The Division examines the following two components of Knowledge Systems for Development:

National Knowledge Systems for Development: The government plays a key role in supporting the development of national knowledge systems. We examine the characteristics and attributes of the knowledge society, the features of a National Knowledge System, the components of a national knowledge strategy, where knowledge issues are being addressed (e.g., through science and technology, ICT, innovation, education and culture strategies and policies), how bottom-up knowledge is captured and how governments can measure the society's knowledge assets.

Public Sector Knowledge Management: As one of the largest producers and consumers of information and knowledge, the government can act as a model user of these resources through the development of sound management policies and an understanding of the impact of effective knowledge application on government and governance. We examine how the public sector generates, captures, manages and uses its knowledge resources, current public sector approaches to knowledge management, the components of government knowledge management strategies and action plans, practical examples of knowledge management efforts, and how the effective application of the public sector's knowledge assets affect policy development, decentralization, service delivery and other good governance goals.


Electronic and Mobile Government Development
(E/M-government)


E/M-government, the application of Information and Communication Technologies (ICTs) within and by the public sector, provides government, the citizen and business with a set of tools that can potentially transform the way in which interactions take place, services are delivered, and public administration reform and good governance goals are met. The strategic use of ICTs in government can result in a more inclusive, effective, efficient, transparent and accountable public administration, which will be key to improved economic development and competitiveness. Moreover, in enhancing the quality and delivery of public services through ICTs - especially in education, health, social security and social welfare - government may be better positioned to reduce poverty, redress inequality, and promote sustainable development.

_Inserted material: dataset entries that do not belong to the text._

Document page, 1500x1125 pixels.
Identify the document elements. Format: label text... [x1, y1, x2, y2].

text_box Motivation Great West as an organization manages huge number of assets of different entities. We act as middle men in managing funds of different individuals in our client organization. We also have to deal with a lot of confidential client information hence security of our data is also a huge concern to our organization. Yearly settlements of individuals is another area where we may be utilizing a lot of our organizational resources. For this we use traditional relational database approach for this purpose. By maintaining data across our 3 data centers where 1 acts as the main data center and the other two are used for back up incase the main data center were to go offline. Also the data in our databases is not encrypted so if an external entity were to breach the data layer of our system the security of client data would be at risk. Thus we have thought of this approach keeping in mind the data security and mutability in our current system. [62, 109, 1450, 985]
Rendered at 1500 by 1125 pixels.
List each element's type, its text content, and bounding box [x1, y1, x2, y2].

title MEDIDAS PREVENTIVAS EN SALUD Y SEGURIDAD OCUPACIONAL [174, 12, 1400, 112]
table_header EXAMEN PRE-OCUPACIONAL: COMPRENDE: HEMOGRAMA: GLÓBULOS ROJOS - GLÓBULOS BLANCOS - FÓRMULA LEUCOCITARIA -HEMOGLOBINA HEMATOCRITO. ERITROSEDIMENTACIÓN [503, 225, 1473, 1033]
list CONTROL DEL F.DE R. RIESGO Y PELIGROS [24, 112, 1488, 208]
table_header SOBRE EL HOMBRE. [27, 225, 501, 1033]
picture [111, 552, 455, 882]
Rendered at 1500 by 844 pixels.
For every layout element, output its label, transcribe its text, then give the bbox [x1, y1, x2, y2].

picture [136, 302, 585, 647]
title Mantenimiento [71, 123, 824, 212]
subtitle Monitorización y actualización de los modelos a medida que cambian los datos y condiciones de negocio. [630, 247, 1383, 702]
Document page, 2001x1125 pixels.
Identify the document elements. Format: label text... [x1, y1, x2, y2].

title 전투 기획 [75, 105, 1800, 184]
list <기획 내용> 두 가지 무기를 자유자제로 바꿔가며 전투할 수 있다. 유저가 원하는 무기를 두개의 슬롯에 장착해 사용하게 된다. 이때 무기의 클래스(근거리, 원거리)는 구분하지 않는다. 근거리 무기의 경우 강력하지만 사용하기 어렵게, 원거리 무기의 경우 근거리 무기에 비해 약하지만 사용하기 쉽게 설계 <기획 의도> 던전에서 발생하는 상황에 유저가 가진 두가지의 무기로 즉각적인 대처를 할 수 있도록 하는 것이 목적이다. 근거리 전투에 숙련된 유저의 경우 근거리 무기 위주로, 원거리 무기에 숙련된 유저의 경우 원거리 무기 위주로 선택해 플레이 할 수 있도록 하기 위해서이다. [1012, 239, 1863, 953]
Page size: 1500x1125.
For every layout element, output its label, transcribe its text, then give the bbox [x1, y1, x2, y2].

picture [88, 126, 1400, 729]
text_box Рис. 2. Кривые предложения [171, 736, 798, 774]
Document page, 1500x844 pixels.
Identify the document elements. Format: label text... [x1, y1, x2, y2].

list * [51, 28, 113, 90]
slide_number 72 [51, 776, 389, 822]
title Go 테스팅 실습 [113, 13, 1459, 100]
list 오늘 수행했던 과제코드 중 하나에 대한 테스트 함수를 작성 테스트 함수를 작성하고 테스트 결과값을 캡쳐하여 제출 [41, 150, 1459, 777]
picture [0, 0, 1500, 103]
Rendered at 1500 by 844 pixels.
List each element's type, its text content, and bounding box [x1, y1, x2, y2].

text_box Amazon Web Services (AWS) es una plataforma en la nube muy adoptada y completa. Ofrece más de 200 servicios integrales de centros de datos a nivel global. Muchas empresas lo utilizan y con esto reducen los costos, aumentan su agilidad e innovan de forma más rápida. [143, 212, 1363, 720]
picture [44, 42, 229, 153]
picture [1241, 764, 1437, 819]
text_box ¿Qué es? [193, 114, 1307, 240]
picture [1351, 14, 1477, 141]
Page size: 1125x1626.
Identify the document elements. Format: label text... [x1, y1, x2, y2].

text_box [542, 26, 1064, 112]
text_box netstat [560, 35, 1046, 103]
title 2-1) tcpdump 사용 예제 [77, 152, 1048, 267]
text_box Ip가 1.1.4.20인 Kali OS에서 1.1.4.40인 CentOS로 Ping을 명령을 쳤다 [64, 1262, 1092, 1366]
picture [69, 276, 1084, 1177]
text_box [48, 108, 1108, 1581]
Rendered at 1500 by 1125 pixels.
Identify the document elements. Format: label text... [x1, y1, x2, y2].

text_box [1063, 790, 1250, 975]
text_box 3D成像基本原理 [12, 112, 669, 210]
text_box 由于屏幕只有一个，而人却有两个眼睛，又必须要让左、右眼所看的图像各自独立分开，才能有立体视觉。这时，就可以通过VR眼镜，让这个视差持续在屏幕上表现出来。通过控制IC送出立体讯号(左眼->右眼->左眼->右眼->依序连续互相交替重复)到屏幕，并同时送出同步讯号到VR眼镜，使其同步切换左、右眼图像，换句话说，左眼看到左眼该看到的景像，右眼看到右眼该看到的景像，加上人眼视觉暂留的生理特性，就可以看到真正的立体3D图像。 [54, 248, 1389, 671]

E/M-government can facilitate improved coordination and cooperation between government agencies, decentralized and empowered local governments, better integration and coordination of social and economic policy, streamlined government structure and business processes, and enhanced capacity for data production, information-sharing and knowledge management. Equally important, e/m-government, when viewed as part of a broader focus on e/m-governance, can offer new channels for participation and engagement in the political process, greater consultation in the decision-making process, and can enhance the prospects for deepening democracy.

In all of these ways, e/m-government can serve as an important tool in meeting the Millennium Development Goals. Yet, there are also many challenges in realizing e/m-government's potential. They include cultural and political barriers; organizational and institutional deficiencies; the need for sound legal and regulatory environments; creating processes for identifying citizen needs; proper infrastructure and access; and adequate financial and human resources.

The Division seeks to address both the opportunities and challenges of e/m-government through analysis and building governments' capacity in a number of areas, including: development of national e-government strategies and action plans; measuring e/m-government readiness; benchmarking UN Member States' online presence; determining feasibility of e/m-government applications; identifying the benefits and challenges of regional cooperation on e/m-government and the specific opportunities and challenges of local e/m-government; and ensuring to address the following main concerns:

  • E/M-readiness for improving government services online;
  • E/M-participation for promoting interactions and consultations between government and citizens in decision-making processes; and
  • E/M-inclusion for bridging the digital divide to provide all citizens, especially those of the disadvantaged groups in society with online access to public information and services.